Short exercise 1: Translate this sentence from the San Juan County energy passage into Spanish: "Our population doubles for several months each year."
Short exercise 2: Continue the San Juan County energy passage from its last sentence.

Selected excerpt:
<<<<
The population of San Juan County as of the 2010 Census is 15,769. We’re expected to grow to around 22,500 by 2025. Our population doubles for several months each year. We use on average 26.6 Megawatts of power every moment. That’s going to grow to a little over 35 megawatts in 15 years. There are over 19,000 vehicles, 600 boats, and nearly 300 aircraft registered in the county. We are consuming several million gallons or more of hydrocarbon fuels every year. Our way of life, as we live it now, is dependent on affordable, reliable energy imported to the Islands.

The Whitehouse released “Blueprint for a Secure Energy Future” on March 31, 2011. It outlines steps that have been taken, and plans that need to be put into place to improve the country’s energy situation. It acknowledges that; “The United States of America cannot afford to bet our long-term prosperity and security on a resource that will eventually run out.

Whether or not you are a believer in “Peak Oil” depends on what sources you consult and what experts you trust. But assume for a moment that “Peak Oil” describes an approaching reality. What could, and what should we do about it here in the San Juan Islands?

Planning, investments, and actions which make us more self sufficient with respect to food and energy security should be given a high priority.
>>>>
Material shown:
<<<<
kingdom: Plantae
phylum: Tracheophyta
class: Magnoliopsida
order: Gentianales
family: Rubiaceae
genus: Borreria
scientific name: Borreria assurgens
>>>>
Exercise response 1: Nuestra población se duplica durante varios meses cada año.

Exercise response 2:
For example, excellent work has been, and is being done, by the Agricultural Resources Committee, the Agriculture Guild, the Conservation District, and other groups in defending and promoting the importance of the soils and farming in the County. According to the ARC, “18,288 acres of the islands’ 114,689 acres are classified as prime farmland.” And, “Cornell researchers estimated that a diverse diet requires 1.2 acres to feed one person.” If all of the farmland was in production, we could get closer to feeding ourselves. We should be doing all we can to encourage and expand our agricultural resources.

OPALCO has been doing a great job in educating us on how to conserve energy, and in promoting the MORE (Member Owned Renewable Energy) program. Currently, 64 members are producing over 200 KW of power and making some of it available to the grid. The first large wind turbine could be going into operation on Lopez island this summer. The Lopez Common Grounds project includes a 33 KW solar panel array. We need to embrace and expand projects like these. Some communities in the US are approaching the 50% point in locally generated renewable energy. This would be an ambitious goal for us! Consideration should be given to larger scale community owned sources. A large solar array could fit in the bottom of the gravel pit and barely be noticed! Snohomish PUD (Snopud) and Tacoma Power are exploring tidal power projects, and this is a possibility for us, if environmental considerations can be met by developing technologies.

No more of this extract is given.